# YOUR TASK:
Only one stretch of the listing below is wanted. Begin at the line that has "M1587,1H1693V137L1639,96L1592,29Z", stop after the line that has "M1497,179L1529,189L1527,214L1494,204Z", and repeat every line in between exactly.

# PROVIDED MATERIAL:
——————————

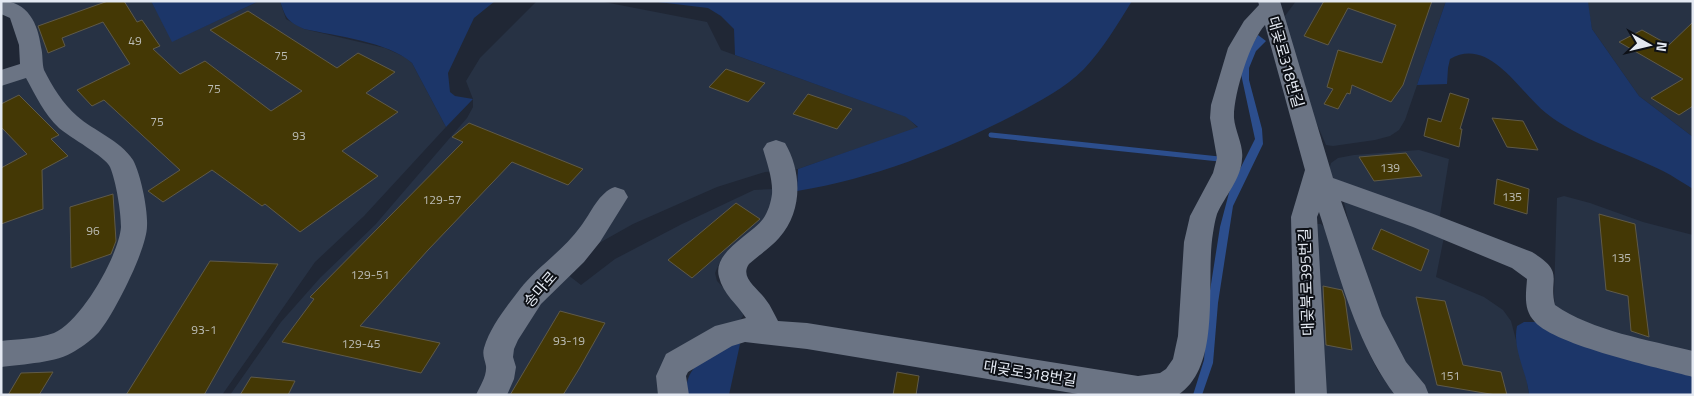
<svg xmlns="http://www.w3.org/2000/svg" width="1694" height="396" font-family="'Titillium Web','Noto Sans KR',sans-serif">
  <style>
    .built { fill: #273244 }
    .green { fill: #1c3669 }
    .water { fill: #2c4e8d }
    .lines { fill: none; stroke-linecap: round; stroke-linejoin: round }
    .stream { stroke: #2c4e8d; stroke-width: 5 }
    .building { fill: #443805; stroke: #5f5a49 }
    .minor { fill: #6b7484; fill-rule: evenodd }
    .labels { text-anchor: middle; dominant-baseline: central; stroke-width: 4; stroke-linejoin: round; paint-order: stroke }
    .number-label { font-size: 12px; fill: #bcbdb7 }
    .street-label { font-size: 15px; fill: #e4e9f2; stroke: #0d1016 }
  </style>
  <rect width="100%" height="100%" fill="#202735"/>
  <path class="built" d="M3,1H151L173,41L259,1H280L286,19L304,29L385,48L405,57L412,63L446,127L364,216L315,262L222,395H1V360L58,351L138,248L134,164L131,157L126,151L77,119L55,94Z
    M537,1H599L707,22L721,50L907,117L918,128L798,169L765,172L717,187L633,224L592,247L563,271L581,285L615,259L682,224L754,190L775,189L771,214L726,256L719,264L715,273L717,281L743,308V316L738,323L720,330L666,395H230L281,322L320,278L375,225L467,118L473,107V99L466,81L480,58Z
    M1296,1H1446L1405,120L1399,130L1390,136L1375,140L1333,146L1326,145L1313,115L1286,26L1285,16Z
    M1587,1H1693V137L1639,96L1592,29Z
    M25,74L114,167L124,235L114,264L66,332L1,345V81Z
    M1419,150L1449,159L1439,221L1339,183L1331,176L1329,170L1331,163L1338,158L1354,155Z
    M1564,196L1590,203L1643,222L1693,235V370L1557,329L1554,295L1557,198Z
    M1343,198L1444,237L1436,277L1484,297L1503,310L1511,321L1527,382L1529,395H1425L1388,340L1353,241Z
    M1315,224H1321L1326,229L1368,351L1378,371L1397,395H1319Z"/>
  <path class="green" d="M151,1H259L172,42Z
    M280,1H495L474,18L448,73L450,92L455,96L473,99L446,127L412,63C389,42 336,36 304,29C287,21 286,19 280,1Z
    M650,1H1132C1117,25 1103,49 1084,69C1064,89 1038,102 1014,115C946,150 872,179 797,191L798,169L918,127L906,117L735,55L734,29L721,16L708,8Z
    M1446,1L1588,2L1592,29L1639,96L1693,137V189C1683,183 1673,176 1663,171C1625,152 1580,140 1546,113C1520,93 1490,36 1450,59L1448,68L1447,84L1417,85Z
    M1524,322H1535L1693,370V395H1529C1527,372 1512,349 1517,326Z
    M737,341L740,344L729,395H687C682,364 715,353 737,341Z"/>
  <path class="water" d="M1258,35L1266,41L1256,51L1249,68V80L1262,129L1263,144L1233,206L1218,303L1213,363L1202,395H1193L1204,360L1209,297L1220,227L1230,189L1255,139L1241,74L1245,57Z"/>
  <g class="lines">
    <path class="stream" d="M991,135L1219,159"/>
  </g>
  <path class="building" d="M108,1H124L137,22L142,20L160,46L153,49L180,74L205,61L271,111L302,91L210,30L248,11L337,68L358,53L395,72L366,93L398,112L342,151L378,176L300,232L265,204L262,206L212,170L163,202L148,191L180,170L104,100L92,106L77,90L130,64L103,22L62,38L65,46L48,53L38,26Z
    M1324,1H1432L1403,85L1391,102L1352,85L1350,94L1347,93L1338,109L1324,104L1333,89L1327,87L1338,50L1382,63L1396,25L1348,8L1328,45L1304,36Z
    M1693,22V106L1679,115L1651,98L1683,79L1619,42L1642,30L1669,45Z
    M726,69L765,83L748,102L709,87Z
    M1450,93L1469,99L1460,129H1462L1459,147L1424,136L1428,118L1441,122Z
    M808,94L852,109L837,129L793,114Z
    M19,95L59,135L51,139L68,156L42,170L43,209L1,224V168L27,154L1,127V104Z
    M1492,118L1523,121L1538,150L1507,147Z
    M469,123L583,169L568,185L512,162L428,250L360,326L440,343L421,373L282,342L314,299L310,297L463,142L452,137Z
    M1406,153L1422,176L1374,181L1359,157Z
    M1497,179L1529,189L1527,214L1494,204Z
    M113,194L116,241L111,254L71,268L70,207Z
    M736,203L760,219L692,278L668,260Z
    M1599,214L1635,224L1649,337L1631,331L1628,296L1606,290Z
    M1381,229L1429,250L1421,271L1372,249Z
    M210,261L278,264L204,395H126Z
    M1323,286L1342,290L1345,299L1352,350L1326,345Z
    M1416,297L1445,301L1463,365L1501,372L1507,395H1496L1437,385Z
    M560,311L605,323L579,369L563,395H510Z
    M53,372L39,395H8L21,373Z
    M897,372L919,376L916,395H893Z
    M251,377L295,381L288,395H240Z"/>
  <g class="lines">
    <path class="minor" d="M1,1C28,1 38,24 41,47C43,54 42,63 44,70C52,86 63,104 77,116C94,131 120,140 133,160C141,175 148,210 147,226C147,249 114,314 99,332C93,339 83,346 75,351C57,363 23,364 1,367V341C18,339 37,339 54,333C81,322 119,255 121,227C121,212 116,181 110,167C106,157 69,137 59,128C44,114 36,96 26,78L1,86V70L20,64L19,45L10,18L1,14Z
      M1258,1H1280L1333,178L1431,213L1532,252C1566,273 1548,278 1555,305C1592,331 1649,340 1693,351V377C1659,368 1555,345 1535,322C1523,310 1526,294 1527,279L1512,268L1413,227L1341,201L1382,316L1406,362L1425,385L1429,395H1395C1356,344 1339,273 1319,212L1317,217L1327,395H1295L1291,217L1305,170L1265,25C1250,41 1233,96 1234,118C1235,131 1244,146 1242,159C1241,179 1225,196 1217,214C1215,220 1214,227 1213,233C1205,279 1223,366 1178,395H1084L807,349L745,342L732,346L688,372L686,376L689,395H658L656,376L666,354L715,326L746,318C737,304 723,294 719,277C712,252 751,235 763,219C768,212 771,202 772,194C773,179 767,163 763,149L767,143L776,140L785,143C802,172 803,211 779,238C770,248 759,255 749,264C739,278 759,289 766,300C771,306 774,314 778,321L807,323L1138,376L1160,373L1166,369L1173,359L1178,336L1184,242L1190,216L1213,173L1217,158L1210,118L1211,105L1228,48L1244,21L1259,5Z
      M615,187L624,190L628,197L600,242L584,262L541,304L518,340L514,349L513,357L516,367L514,379L507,395H476C480,386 487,376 486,366C485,360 482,355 484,348C490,327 507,306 520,289C538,266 564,250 581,226C591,213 599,192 615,187Z"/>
  </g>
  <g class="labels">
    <g class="number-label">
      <text x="135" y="40">49</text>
      <text x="281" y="55">75</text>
      <text x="214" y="88">75</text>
      <text x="157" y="121">75</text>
      <text x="299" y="135">93</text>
      <text x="1390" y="167">139</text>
      <text x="1512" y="196">135</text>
      <text x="442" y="199">129-57</text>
      <text x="93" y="230">96</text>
      <text x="1621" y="257">135</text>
      <text x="370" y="274">129-51</text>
      <text x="204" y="329">93-1</text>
      <text x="569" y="340">93-19</text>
      <text x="361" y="343">129-45</text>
      <text x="1450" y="375">151</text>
    </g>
    <g class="street-label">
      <text transform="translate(1286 62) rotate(74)">대곶로318번길</text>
      <text transform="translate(1306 282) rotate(-92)">대곶북로395번길</text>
      <text transform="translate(540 289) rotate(-49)">송마로</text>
      <text transform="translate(1030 373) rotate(9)">대곶로318번길</text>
    </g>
  </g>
  <rect width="1694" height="396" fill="none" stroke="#e4e9f2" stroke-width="5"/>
  <g transform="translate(1649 45) rotate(98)" stroke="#0d1016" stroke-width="4" paint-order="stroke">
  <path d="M0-4L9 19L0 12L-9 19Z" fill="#e4e9f2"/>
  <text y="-8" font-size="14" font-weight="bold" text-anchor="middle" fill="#e4e9f2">N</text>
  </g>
</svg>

——————————

# SOLUTION TO THIS TASK:
    M1587,1H1693V137L1639,96L1592,29Z
    M25,74L114,167L124,235L114,264L66,332L1,345V81Z
    M1419,150L1449,159L1439,221L1339,183L1331,176L1329,170L1331,163L1338,158L1354,155Z
    M1564,196L1590,203L1643,222L1693,235V370L1557,329L1554,295L1557,198Z
    M1343,198L1444,237L1436,277L1484,297L1503,310L1511,321L1527,382L1529,395H1425L1388,340L1353,241Z
    M1315,224H1321L1326,229L1368,351L1378,371L1397,395H1319Z"/>
  <path class="green" d="M151,1H259L172,42Z
    M280,1H495L474,18L448,73L450,92L455,96L473,99L446,127L412,63C389,42 336,36 304,29C287,21 286,19 280,1Z
    M650,1H1132C1117,25 1103,49 1084,69C1064,89 1038,102 1014,115C946,150 872,179 797,191L798,169L918,127L906,117L735,55L734,29L721,16L708,8Z
    M1446,1L1588,2L1592,29L1639,96L1693,137V189C1683,183 1673,176 1663,171C1625,152 1580,140 1546,113C1520,93 1490,36 1450,59L1448,68L1447,84L1417,85Z
    M1524,322H1535L1693,370V395H1529C1527,372 1512,349 1517,326Z
    M737,341L740,344L729,395H687C682,364 715,353 737,341Z"/>
  <path class="water" d="M1258,35L1266,41L1256,51L1249,68V80L1262,129L1263,144L1233,206L1218,303L1213,363L1202,395H1193L1204,360L1209,297L1220,227L1230,189L1255,139L1241,74L1245,57Z"/>
  <g class="lines">
    <path class="stream" d="M991,135L1219,159"/>
  </g>
  <path class="building" d="M108,1H124L137,22L142,20L160,46L153,49L180,74L205,61L271,111L302,91L210,30L248,11L337,68L358,53L395,72L366,93L398,112L342,151L378,176L300,232L265,204L262,206L212,170L163,202L148,191L180,170L104,100L92,106L77,90L130,64L103,22L62,38L65,46L48,53L38,26Z
    M1324,1H1432L1403,85L1391,102L1352,85L1350,94L1347,93L1338,109L1324,104L1333,89L1327,87L1338,50L1382,63L1396,25L1348,8L1328,45L1304,36Z
    M1693,22V106L1679,115L1651,98L1683,79L1619,42L1642,30L1669,45Z
    M726,69L765,83L748,102L709,87Z
    M1450,93L1469,99L1460,129H1462L1459,147L1424,136L1428,118L1441,122Z
    M808,94L852,109L837,129L793,114Z
    M19,95L59,135L51,139L68,156L42,170L43,209L1,224V168L27,154L1,127V104Z
    M1492,118L1523,121L1538,150L1507,147Z
    M469,123L583,169L568,185L512,162L428,250L360,326L440,343L421,373L282,342L314,299L310,297L463,142L452,137Z
    M1406,153L1422,176L1374,181L1359,157Z
    M1497,179L1529,189L1527,214L1494,204Z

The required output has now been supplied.